Money is such a weird thing - it's amazing how it changes people. Actually, I don't think it changes people at all - I think it just reveals part of our deepest character. Give someone money and you'll really see where their heart is. A generous person will continue to be generous, a considerate person will continue to be considerate...because people who have that kind of heart have it regardless of how much money is in their pocket.
And it's disappointing to see the other side of that. Because really, it's all just stuff. And at the end of our lives, what we've spent our life working to buy will either end up in the trash, or at goodwill, or maybe will be taken by some relatives...so that when they die their kids can throw it away or donate it to charity.
Because in the very end, it all becomes garbage.
And that's what I really believe - it's just stuff. But I got caught up in a moment tonight and I don't know...it's so easy to lose sight of what is really important. I mean, I'm just as materialistic as the next person - I like nice things. But I also have to keep it in perspective - there isn't anything in this world that I really need that I don't already have...and that says so much.

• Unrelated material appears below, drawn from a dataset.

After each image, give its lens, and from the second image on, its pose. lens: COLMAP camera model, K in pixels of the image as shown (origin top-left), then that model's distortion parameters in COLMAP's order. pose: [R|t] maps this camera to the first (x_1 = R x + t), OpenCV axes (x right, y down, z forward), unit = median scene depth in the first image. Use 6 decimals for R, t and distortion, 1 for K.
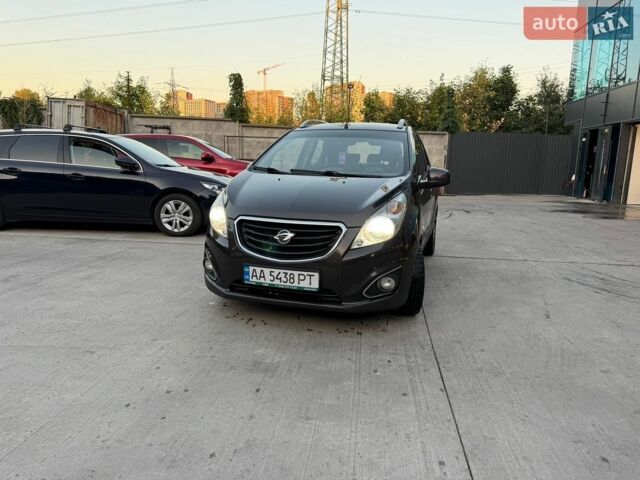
lens RADIAL K [[466.3, 0, 324.6], [0, 466.3, 240.2], [0, 0, 1]] dist [0.064209, -0.090088]
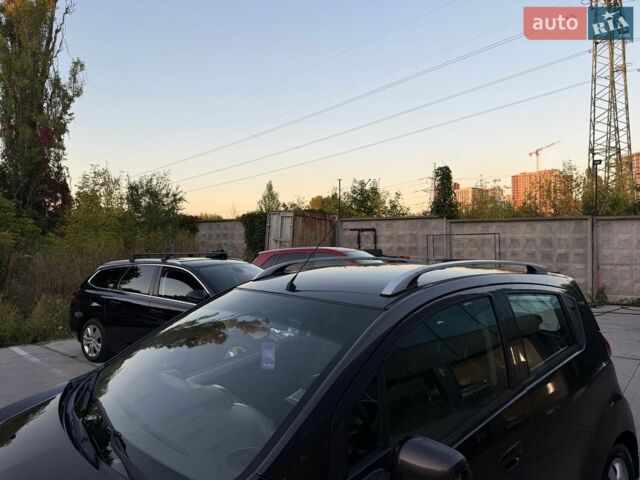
lens RADIAL K [[450.7, 0, 320.0], [0, 450.7, 240.0], [0, 0, 1]] dist [0.066016, -0.089601]
pose [[0.824701, -0.036999, -0.564358, 0.231824], [-0.063026, 0.985630, -0.156718, -0.148262], [0.562047, 0.164815, 0.810518, 0.424327]]
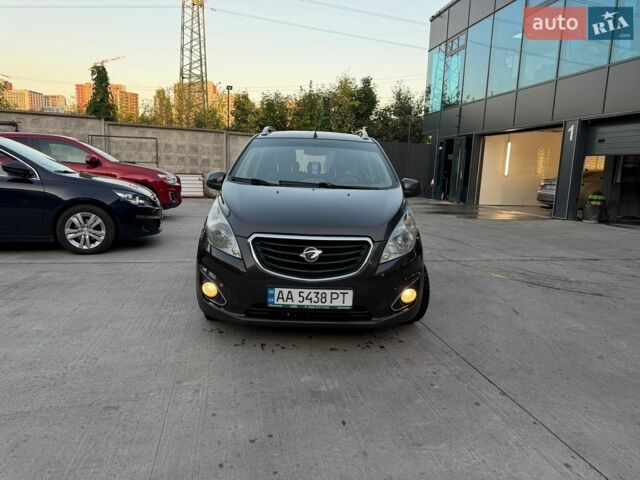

My husband works himself to death so he can provide a future for our girls. He wants to make sure that they will always be taken care of...and I love that and appreciate that he is always planning for the future. But at the same time, I wonder what it will really be like when we die...will they fight over the money we will leave them? Be irresponsible and blow through it without anything to show? Will they argue over who gets the painting in the entryway or what to do with our Eufaula property?
Or will they be able to put it in perspective, look at each with love and know it's all just stuff?